A limitation of wrk is that it cannot keep a constant request rate (unlike when your server is slashdotted), rather, it backs up (delays sending the next request on a given connection) if the server cannot keep pace. We ignore this restriction here, but please recognize that wrk testing will say little about your server's behavior under realistic overloads.

To the best of my knowledge, there is currently no tool that can reliably produce constant (and high) request rates. httperf does not work on recent OSs as it does not support epoll(). autobench relies on httperf. (Gil Tene's derived wrk2 claims to support a constant request rate, though initial testing was not successful. We may revisit this in the future.)

Can we use libevent/libuv, etc.?§

For the purposes of this assignment, which is to gain familiarity with low-level socket interfaces, no. But you can implement your own epoll() loop if you want.

Can we use sendfile(2)?§

Yes. In fact, the provided bufio code does.

Note that sendfile may cause a SIGPIPE to be sent if the client closes the connection in mid transfer. This may happen if the client uses a short timeout and your server isn't responding within that timeout.

What exactly is bufio_offset2ptr/bufio_ptr2offset for?§

The bufio package will automatically grow its buffer as more data is being received on a connection. To that end, it uses the realloc function. realloc may or may not move the data in the buffer to a different location. (It doesn't move it if the memory allocator can extend the block because its right neighbor is currently unused). If the data is moved, then any pointers you hold into the buffer will be invalid.
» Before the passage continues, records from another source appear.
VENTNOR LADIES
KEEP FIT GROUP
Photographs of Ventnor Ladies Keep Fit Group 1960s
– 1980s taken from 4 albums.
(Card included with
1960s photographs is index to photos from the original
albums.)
In particular, while reading the headers of an HTTP request, if you detect a Cookie header, you cannot store a char * pointer to this header's field value and expect to access it after the full request has been read.

To handle this scenario, store an offset instead of a pointer, and later convert the offset to a pointer at the bufio's current address.

What is bufio_truncate for?§

In a long-running HTTP/1.1 connection the buffer associated with a connection (in which all data read from the client is written) may grow over time. To discard already processed requests, call bufio_truncate.

How do I write a fast, multi-threaded, and event-based server?§

You will need to combine a number of techniques. First, your server should be multi-threaded, but you will no longer dedicate threads to connections. Rather, each thread will multiplex many connections. To that end, each thread should maintain an epoll set of file descriptors for which it is responsible. Each thread then executes an event loop. At the head of the loop, it will call epoll_wait(). In the body of the event loop, each ready file descriptor will need to be handled. Handling a file descriptor here means to read() whatever data is available on it. The data read needs to be processed. Since there is no guarantee how much data is available, your processing should be state machine based so that it can remember how far in the processing of the HTTP request it got. Once the request is complete, the event handling thread would process it.

You should probably use epoll() in level-triggered mode, which requires that you partition your file descriptors across worker threads so that exactly one worker thread handles all interactions on that file descriptor. It is probably also beneficial to separate your accepting file descriptors (and have a separate thread handle those) to avoid unnecessary latency.

The strategies described so far will probably allow you to create a server that achieves high throughput in our benchmarking, but a real-world event-based server would need to go further. For instance, a real-world server would need to make sure that event threads are never blocked, which will require special handling when a thread is writing back responses to the client (which may block if the TCP pipeline is full). This would need to be handled by placing the socket in non-blocking mode, attempting to write, and then using epoll to continue the write when it is safe to do so. Furthermore, if a thread needed to contact other tiers (a database, for instance), any such processing's progress would need to be modeled using state machines. A real-world server would also require some form of load balancing to ensure that all threads handle roughly an equal number of connections.